On the subject of cope i am grimly amused that the criterion of whether AI had human-level intelligence was always the Turing Test. Until AIs clearly passed it, of course, at which point people tacitly agreed that was never the criterion.

Dennis Nehrenheim M.Sc.'s avatar

Do you have a research paper or reference that explicitly states that these models have passed a Turing test?

Ponti Min's avatar

No, but it's quite obvious that LLMs can converse like humans

Dennis Nehrenheim M.Sc.'s avatar

They can do that, at least superficially. But passing the Turing Test would require sustained, complete indistinguishability from a human, not just a few convincing moments. And we are not quite there yet.

Ponti Min's avatar

In what way are we not there yet?

Dennis Nehrenheim M.Sc.'s avatar

There have been studies, such as https://arxiv.org/pdf/2503.23674, that claim that well-prompted LLMs with certain personas can fool people in short, easy 5-minute conversations.

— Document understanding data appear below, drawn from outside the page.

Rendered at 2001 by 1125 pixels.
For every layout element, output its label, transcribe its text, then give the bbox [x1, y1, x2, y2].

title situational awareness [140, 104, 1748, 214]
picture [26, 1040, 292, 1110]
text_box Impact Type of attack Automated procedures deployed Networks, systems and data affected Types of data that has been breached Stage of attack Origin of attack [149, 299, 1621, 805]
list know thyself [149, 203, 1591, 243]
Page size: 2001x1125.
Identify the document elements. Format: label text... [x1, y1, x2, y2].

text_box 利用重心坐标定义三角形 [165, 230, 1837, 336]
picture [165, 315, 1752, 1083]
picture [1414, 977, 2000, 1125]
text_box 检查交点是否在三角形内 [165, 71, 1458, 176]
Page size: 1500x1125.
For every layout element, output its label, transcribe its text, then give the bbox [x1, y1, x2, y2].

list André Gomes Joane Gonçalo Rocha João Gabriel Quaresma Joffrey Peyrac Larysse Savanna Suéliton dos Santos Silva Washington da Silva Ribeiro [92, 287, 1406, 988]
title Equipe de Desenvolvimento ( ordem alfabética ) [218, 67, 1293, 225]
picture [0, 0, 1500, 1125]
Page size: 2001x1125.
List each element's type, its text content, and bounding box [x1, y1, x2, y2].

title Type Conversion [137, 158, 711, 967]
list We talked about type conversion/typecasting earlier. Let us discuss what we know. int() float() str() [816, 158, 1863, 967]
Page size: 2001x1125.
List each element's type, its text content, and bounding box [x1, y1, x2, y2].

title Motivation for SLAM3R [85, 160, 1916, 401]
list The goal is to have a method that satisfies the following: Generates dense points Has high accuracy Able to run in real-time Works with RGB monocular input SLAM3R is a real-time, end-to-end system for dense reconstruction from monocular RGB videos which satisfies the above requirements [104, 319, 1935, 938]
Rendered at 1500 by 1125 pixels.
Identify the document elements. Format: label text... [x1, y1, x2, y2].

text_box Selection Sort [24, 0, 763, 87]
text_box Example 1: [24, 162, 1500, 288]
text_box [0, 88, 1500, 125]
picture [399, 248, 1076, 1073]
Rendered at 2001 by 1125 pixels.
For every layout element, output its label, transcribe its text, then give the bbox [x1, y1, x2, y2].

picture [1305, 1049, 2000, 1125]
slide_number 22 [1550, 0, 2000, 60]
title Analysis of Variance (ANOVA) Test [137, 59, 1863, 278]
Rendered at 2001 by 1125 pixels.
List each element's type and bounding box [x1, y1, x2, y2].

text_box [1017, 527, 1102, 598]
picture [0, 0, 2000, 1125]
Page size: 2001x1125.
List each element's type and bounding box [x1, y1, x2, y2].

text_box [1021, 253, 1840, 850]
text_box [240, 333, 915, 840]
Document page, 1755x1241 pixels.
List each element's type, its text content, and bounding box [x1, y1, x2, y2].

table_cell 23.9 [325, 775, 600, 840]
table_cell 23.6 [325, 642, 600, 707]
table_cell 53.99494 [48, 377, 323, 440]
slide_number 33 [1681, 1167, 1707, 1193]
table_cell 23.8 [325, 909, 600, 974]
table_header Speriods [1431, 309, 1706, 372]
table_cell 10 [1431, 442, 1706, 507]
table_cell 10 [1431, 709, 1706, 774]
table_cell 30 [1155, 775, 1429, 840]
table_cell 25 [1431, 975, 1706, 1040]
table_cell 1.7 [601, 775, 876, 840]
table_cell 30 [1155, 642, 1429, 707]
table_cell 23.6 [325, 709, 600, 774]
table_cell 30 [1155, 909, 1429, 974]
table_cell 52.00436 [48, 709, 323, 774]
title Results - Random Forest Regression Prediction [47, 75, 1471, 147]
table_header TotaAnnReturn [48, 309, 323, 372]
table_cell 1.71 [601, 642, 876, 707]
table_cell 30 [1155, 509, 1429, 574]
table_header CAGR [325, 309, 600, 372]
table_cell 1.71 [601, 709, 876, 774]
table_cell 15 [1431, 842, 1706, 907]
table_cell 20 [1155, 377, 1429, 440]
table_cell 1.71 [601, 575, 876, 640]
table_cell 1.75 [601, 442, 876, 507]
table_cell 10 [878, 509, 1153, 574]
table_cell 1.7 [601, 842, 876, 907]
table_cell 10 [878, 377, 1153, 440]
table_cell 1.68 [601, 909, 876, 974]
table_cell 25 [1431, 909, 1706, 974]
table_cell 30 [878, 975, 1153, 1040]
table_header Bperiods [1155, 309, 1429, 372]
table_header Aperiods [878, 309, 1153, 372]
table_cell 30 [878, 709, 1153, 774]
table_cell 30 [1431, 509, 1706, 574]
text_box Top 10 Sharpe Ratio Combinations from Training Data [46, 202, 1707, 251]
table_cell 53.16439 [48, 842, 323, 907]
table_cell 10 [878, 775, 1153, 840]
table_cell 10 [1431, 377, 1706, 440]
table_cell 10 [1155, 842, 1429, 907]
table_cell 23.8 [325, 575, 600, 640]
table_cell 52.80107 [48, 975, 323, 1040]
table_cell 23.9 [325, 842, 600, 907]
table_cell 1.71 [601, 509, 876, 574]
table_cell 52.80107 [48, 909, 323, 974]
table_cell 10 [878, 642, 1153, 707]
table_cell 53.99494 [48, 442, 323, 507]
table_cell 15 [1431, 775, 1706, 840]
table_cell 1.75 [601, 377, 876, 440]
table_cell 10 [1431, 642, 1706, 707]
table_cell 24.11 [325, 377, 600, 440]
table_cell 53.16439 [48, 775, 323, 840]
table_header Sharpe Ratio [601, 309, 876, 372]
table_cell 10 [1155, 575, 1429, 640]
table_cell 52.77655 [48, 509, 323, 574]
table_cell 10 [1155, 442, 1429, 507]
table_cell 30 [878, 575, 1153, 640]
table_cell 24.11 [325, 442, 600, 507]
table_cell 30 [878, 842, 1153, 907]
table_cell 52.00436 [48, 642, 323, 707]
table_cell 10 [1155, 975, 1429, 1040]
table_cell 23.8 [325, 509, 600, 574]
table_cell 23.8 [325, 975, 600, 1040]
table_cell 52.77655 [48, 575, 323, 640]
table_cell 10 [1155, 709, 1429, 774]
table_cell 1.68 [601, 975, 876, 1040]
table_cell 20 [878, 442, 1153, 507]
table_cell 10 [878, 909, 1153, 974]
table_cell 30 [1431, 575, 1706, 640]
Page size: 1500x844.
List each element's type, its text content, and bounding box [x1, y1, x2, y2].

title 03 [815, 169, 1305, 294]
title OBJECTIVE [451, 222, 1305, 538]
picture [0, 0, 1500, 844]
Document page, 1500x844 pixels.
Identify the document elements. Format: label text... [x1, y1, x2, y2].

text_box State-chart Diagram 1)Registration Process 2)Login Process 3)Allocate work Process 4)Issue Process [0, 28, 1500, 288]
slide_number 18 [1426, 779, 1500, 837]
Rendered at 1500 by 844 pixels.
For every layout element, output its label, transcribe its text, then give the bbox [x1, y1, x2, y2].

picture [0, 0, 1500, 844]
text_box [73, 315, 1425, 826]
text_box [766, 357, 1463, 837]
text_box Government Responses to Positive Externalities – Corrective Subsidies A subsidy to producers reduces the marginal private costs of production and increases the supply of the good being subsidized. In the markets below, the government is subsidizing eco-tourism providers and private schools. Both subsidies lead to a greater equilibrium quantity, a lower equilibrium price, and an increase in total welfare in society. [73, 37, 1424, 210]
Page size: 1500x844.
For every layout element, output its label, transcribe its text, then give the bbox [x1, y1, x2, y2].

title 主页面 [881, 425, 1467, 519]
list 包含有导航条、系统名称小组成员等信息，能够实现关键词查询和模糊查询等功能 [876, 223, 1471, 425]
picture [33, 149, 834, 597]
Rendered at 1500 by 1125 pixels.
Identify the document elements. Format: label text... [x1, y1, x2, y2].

But I don't think that says all that much. If people get a better feel for how LLMs sound, I think they will get better at exposing LLMs. Even though mathematically it is impossible to distinguish computer-generated text from human-generated text, there are certain "tells" that show you that you are talking to a robot, which will eventually fail to consider important bits and nuances in context.

The biggest problem with the study above is the window. I would have people chat at least for one hour on various topics to validate the claim.

5min conversations matter right now, where LLMs are still new to the public in terms of fraud, social engineering, and automation. But that's a narrower claim than "LLMs pass the Turing test" as a statement about machine intelligence.

Ponti Min's avatar

Specifically "When prompted to adopt a humanlike persona, GPT-4.5 was judged to be the human 73% of the time: significantly more often than interrogators selected the real human participant".

I agree with you that a 1 hour convo would make a better test. I also think that if the AI companies were developing AIs specifically to do this they would get better very quickly.